Filed on Tuesday, the arguments come in the first brief the FDA submitted to the court since the justices agreed to hear the case. The FDA asked the justices to take the case after the US Court of Appeals for the Fifth Circuit blocked FDA decisions in 2016 and beyond that expanded access to mifepristone.

Central to the government’s appeal is whether the physicians and groups involved in the lawsuit have standing to sue under Article III of the US Constitution. The FDA argues that these groups “do not prescribe mifepristone, and FDA’s approval of the drug does not require them to do or refrain from doing anything,” and as a result, they should not be able to continue with the litigation.

The brief stated that the lower court suspensions of the FDA’s decisions on the drug “would upend the regulatory regime for mifepristone, with disruptive consequences for FDA, mifepristone’s sponsors, and women who need access to the drug.”

A Fifth Circuit panel found in August 2023 that FDA decisions on mifepristone were unlawful. The government argues that the panel reached this “unprecedented result through a series of errors that contradict this Court’s precedents and violate black-letter Article III and administrative-law principles.”

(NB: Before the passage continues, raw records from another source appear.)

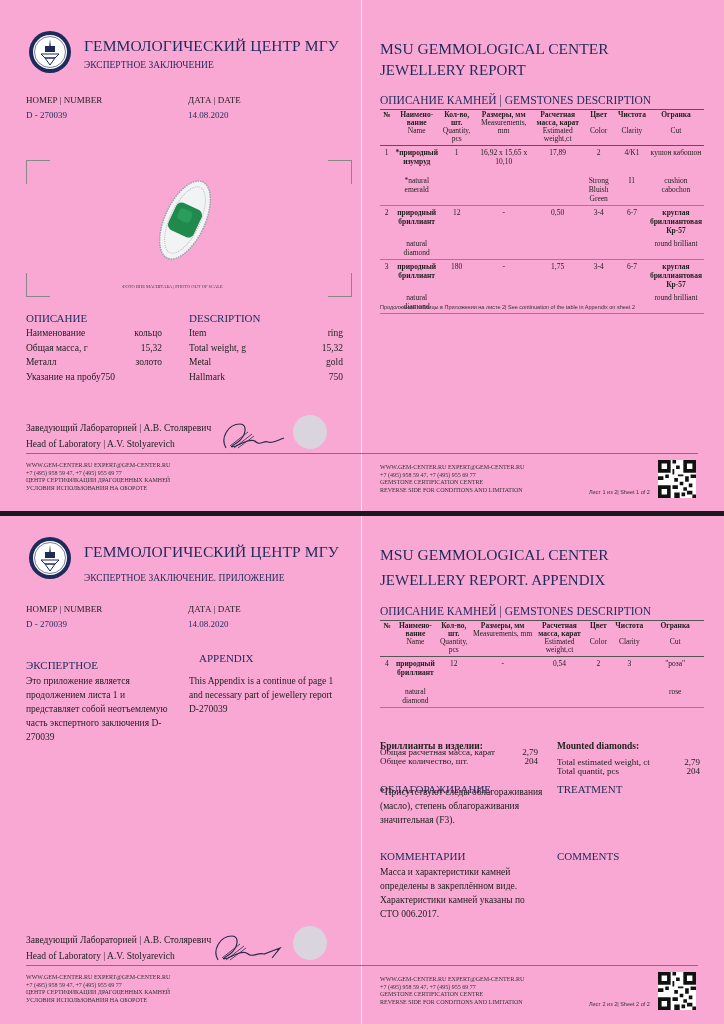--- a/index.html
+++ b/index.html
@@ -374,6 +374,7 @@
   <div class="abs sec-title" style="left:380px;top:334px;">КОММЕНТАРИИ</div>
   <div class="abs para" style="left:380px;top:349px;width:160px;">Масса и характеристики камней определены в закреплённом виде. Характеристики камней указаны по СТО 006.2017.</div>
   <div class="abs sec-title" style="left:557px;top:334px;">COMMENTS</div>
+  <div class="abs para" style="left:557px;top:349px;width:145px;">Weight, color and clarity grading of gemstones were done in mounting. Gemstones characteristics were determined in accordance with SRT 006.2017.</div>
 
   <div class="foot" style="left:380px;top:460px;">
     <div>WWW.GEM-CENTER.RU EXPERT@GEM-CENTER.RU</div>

Danco Laboratories LLC, the company behind the mifepristone drug Mifeprex, is challenging the Fifth Circuit decision alongside the government and also filed a brief.

In its brief, the company argues that the physicians lack standing and also states that the groups “presented no valid basis to enjoin FDA’s reasonable and reasonably explained decision to modify requirements related to mifepristone’s use in 2016 and 2021.”

“The questions presented are not hard under existing precedent. They do not ask the Court to wade into a politically charged debate around abortion. The same rules govern here that govern any challenge to agency action by any plaintiff. This Court’s precedents therefore make short work of this case,” Danco said.

The case is FDA v. All. for Hippocratic Med., U.S., No. 23-235, brief filed 1/23/24.